WHAT IS REQUIRED: Edit the lines from the one with "but praises could" up to and including the one with "then arrived at that same spot." by putting "main road" in place of "highroad", and give them again with nothing else changed.

Saved entries
################
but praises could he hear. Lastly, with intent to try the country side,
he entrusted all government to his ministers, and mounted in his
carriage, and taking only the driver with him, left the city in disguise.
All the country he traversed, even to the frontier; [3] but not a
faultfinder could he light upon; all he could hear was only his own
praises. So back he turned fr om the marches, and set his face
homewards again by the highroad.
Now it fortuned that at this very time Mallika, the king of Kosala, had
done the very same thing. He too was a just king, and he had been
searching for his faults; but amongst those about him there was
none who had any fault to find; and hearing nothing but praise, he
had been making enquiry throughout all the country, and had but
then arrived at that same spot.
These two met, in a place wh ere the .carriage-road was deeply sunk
################
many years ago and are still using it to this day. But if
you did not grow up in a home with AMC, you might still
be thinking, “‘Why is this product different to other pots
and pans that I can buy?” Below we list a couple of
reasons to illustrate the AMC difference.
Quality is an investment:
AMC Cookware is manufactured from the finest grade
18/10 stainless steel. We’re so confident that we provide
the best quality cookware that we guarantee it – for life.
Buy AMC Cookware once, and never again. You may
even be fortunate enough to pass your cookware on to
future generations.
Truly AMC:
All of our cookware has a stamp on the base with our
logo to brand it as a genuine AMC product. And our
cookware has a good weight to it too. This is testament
################
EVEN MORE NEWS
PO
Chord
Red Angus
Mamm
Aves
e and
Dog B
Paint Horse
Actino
################
ANSWER TO THE EXERCISE:
but praises could he hear. Lastly, with intent to try the country side,
he entrusted all government to his ministers, and mounted in his
carriage, and taking only the driver with him, left the city in disguise.
All the country he traversed, even to the frontier; [3] but not a
faultfinder could he light upon; all he could hear was only his own
praises. So back he turned fr om the marches, and set his face
homewards again by the main road.
Now it fortuned that at this very time Mallika, the king of Kosala, had
done the very same thing. He too was a just king, and he had been
searching for his faults; but amongst those about him there was
none who had any fault to find; and hearing nothing but praise, he
had been making enquiry throughout all the country, and had but
then arrived at that same spot.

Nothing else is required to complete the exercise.